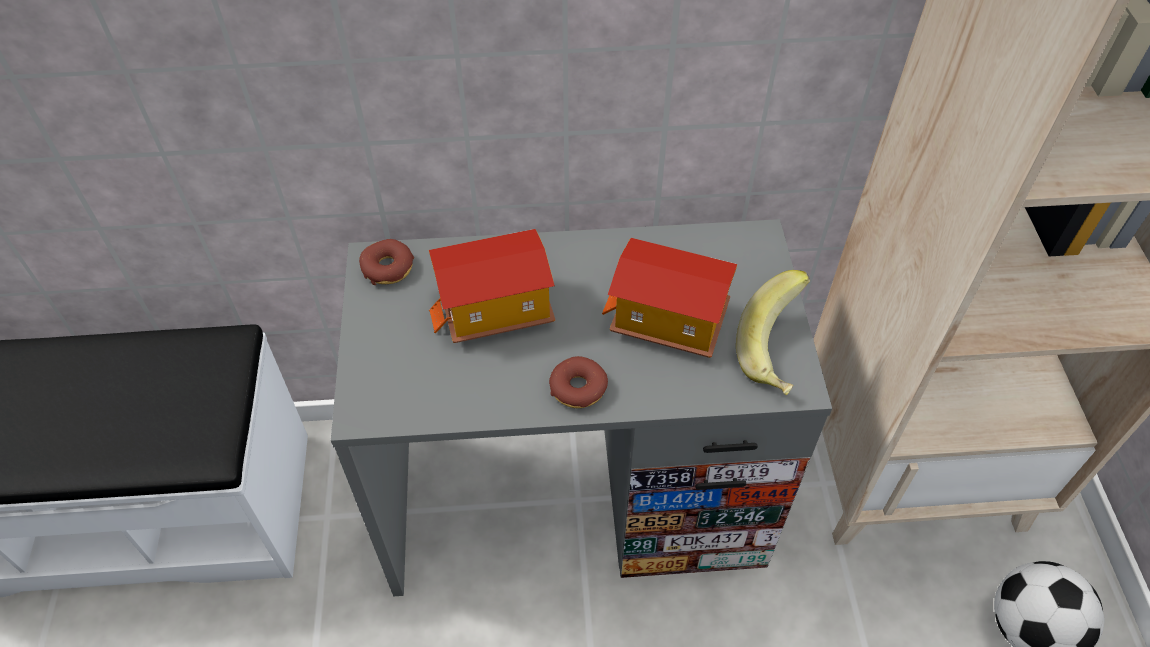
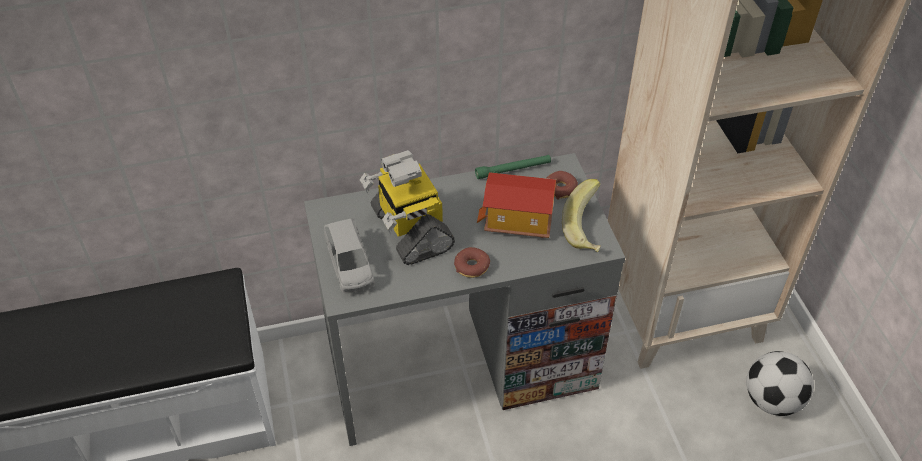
camera: 10 degrees left, 5 degrees down
(388, 268) = (334, 213): donut -> donut (560, 189)
(389, 357) = (350, 265): none -> grey toy car
(495, 311) = (410, 229): toy house -> toy robot
(677, 235) = (513, 170): none -> green flashlight

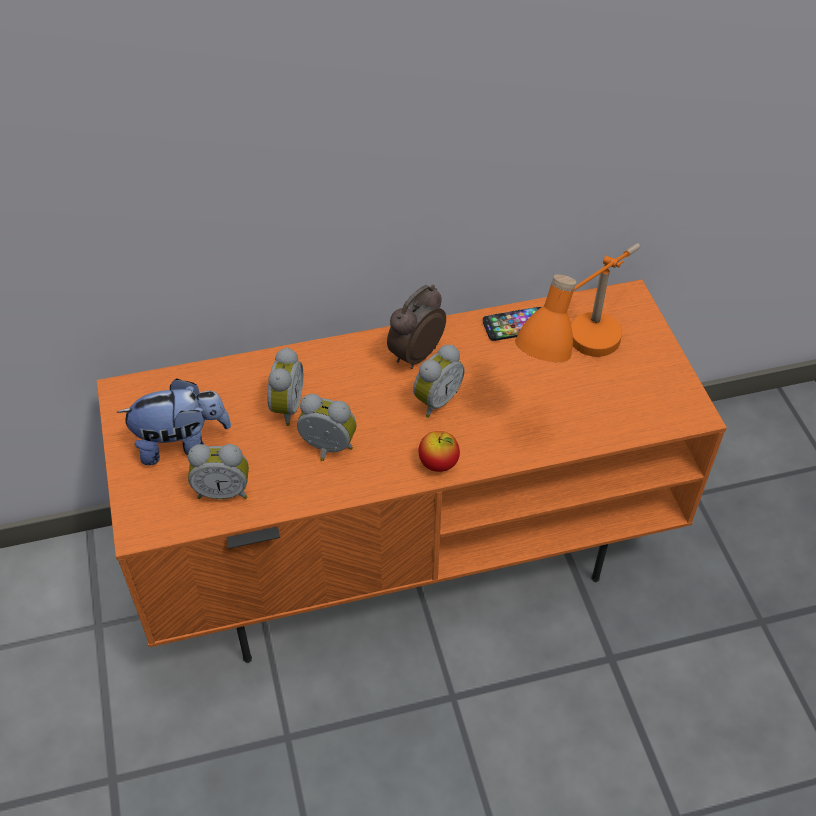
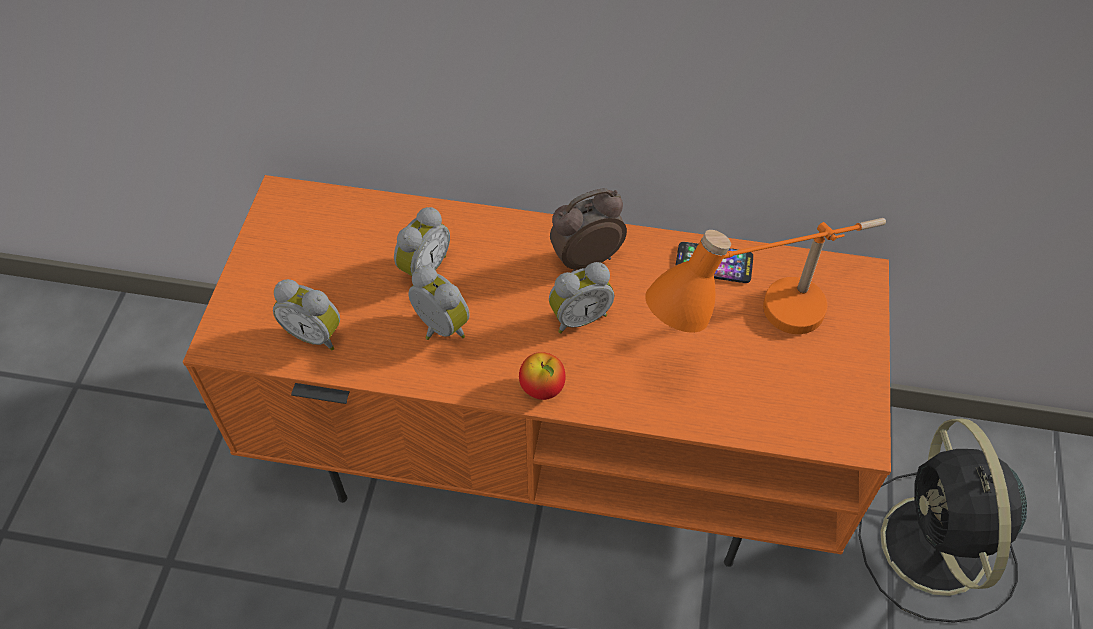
camera: 25 degrees right, 5 degrees up
(181, 443) = (304, 269): plush toy -> none
(740, 506) = (935, 549): none -> black fan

WHAT YOU ARE ASKED TO DO:
Take the line containing "camera: 25 degrees right, 5 degrees up" and each line after it up to the last line of the listing, and print them exactly.

SOLUTION FOR THIS EXERCISE:
camera: 25 degrees right, 5 degrees up
(181, 443) = (304, 269): plush toy -> none
(740, 506) = (935, 549): none -> black fan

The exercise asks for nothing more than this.